Extract >>
Content starts

Prenatal alcohol exposure

Prenatal alcohol exposure is determined by interview of the biological mother or other family members knowledgeable of the mother's alcohol use during the pregnancy (if available), prenatal health records (if available), and review of available birth records, court records (if applicable), chemical dependency treatment records (if applicable), or other reliable sources.

Exposure level is assessed as Confirmed Exposure, Unknown Exposure, and Confirmed Absence of Exposure by the IOM, CDC and Canadian diagnostic systems. The "4-Digit Diagnostic Code" further distinguishes confirmed exposure as High Risk and Some Risk:

• High Risk — Confirmed use of alcohol during pregnancy known to be at high blood alcohol levels (100mg/dL or greater) delivered at least weekly in early pregnancy.
• Some Risk — Confirmed use of alcohol during pregnancy with use less than High Risk or unknown usage patterns.
• Unknown Risk — Unknown use of alcohol during pregnancy.
• No Risk — Confirmed absence of prenatal alcohol exposure, which rules out an FAS diagnosis.

Confirmed exposure

Amount, frequency, and timing of prenatal alcohol use can dramatically impact the other three key features of FAS. While consensus exists that alcohol is a teratogen, there is no clear consensus as to what level of exposure is toxic.^[3] The CDC guidelines are silent on these elements diagnostically. The IOM and Canadian guidelines explore this further, acknowledging the importance of significant alcohol exposure from regular or heavy episodic alcohol consumption in determining, but offer no standard for diagnosis. Canadian guidelines discuss this lack of clarity and parenthetically point out that "heavy alcohol use" is defined by the National Institute on Alcohol Abuse and Alcoholism as five or more drinks per episode on five or more days during a 30 day period.

"The 4-Digit Diagnostic Code" ranking system distinguishes between levels of prenatal alcohol exposure as High Risk and Some Risk. It operationalizes high risk exposure as a blood alcohol concentration (BAC) greater than 100mg/dL delivered at least weekly in early pregnancy. This BAC level is typically reached by a 55kg female drinking six to eight beers in one sitting.^[8]

Unknown exposure

For many adopted or adult patients and children in foster care, records or other reliable sources may not be available for review. Reporting alcohol use during pregnancy can also be stigmatizing to birth mothers, especially if alcohol use is ongoing.^[6] In these cases, all diagnostic systems use an unknown prenatal alcohol exposure designation. A diagnosis of FAS is still possible with an unknown exposure level if other key features of FASD are present at clinical levels.

Content ends

Record extracts >>
Content starts

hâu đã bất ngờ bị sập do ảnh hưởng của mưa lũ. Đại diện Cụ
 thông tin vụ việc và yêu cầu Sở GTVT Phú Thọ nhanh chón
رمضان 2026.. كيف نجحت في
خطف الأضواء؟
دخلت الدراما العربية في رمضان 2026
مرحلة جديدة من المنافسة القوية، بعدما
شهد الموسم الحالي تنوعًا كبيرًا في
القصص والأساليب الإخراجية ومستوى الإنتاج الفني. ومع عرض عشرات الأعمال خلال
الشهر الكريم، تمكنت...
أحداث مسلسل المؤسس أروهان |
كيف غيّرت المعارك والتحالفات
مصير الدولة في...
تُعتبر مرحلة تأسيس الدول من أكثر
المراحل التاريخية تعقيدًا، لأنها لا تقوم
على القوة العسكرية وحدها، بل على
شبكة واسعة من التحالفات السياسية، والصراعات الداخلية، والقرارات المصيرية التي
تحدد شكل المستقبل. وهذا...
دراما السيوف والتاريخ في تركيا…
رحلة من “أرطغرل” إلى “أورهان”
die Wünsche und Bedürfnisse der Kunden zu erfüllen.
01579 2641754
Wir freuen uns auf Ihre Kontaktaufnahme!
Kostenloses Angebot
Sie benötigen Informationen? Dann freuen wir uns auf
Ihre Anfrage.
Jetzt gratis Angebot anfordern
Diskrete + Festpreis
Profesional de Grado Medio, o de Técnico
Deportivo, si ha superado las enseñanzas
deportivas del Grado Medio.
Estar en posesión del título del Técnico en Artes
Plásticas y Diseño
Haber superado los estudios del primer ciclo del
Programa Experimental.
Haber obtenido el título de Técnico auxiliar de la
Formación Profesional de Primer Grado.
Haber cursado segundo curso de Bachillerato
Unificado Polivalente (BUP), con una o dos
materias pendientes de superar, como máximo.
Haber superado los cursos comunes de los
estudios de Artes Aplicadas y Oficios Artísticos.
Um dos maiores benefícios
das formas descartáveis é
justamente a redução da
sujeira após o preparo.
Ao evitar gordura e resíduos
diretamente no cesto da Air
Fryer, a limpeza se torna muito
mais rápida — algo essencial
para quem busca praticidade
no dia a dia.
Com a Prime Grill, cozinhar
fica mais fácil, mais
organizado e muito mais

Content ends

How to complete this task >>
Continue the text on prenatal alcohol exposure from its last sentence. The listing isn't needed here.

Written reply >>
Related signs

Other conditions may commonly co-occur with FAS, stemming from prenatal alcohol exposure. However, these conditions are considered Alcohol-Related Birth Defects^[3] and not diagnostic criteria for FAS.

• Cardiac — A heart murmur that frequently disappears by one year of age. Ventricular septal defect most commonly seen, followed by an atrial septal defect.
• Skeletal — Joint anomalies including abnormal position and function, altered palmar crease patterns, small distal phalanges, and small fifth fingernails.
• Renal — Horseshoe, aplastic, dysplastic, or hypoplastic kidneys.
• Ocular — Strabismus, optic nerve hypoplasia (which may cause light sensitivity, decreased visual acuity, or involuntary eye movements).
• Occasional abnormalities — Ptosis of the eyelid, microophthalmia, cleft lip with or without a cleft palate, webbed neck, short neck, Tetralogy of Fallot, coarctation of the aorta, Spina bifida, and hydrocephalus.

Prognosis

Primary disabilities

The primary disabilities of FAS are the functional difficulties with which the child is born as a result of CNS damage due to prenatal alcohol exposure.^[11] Often, primary disabilities are mistaken as behavior problems, but the underlying CNS damage is the originating source of a functional difficulty (rather than a mental health condition, which is considered a secondary disability).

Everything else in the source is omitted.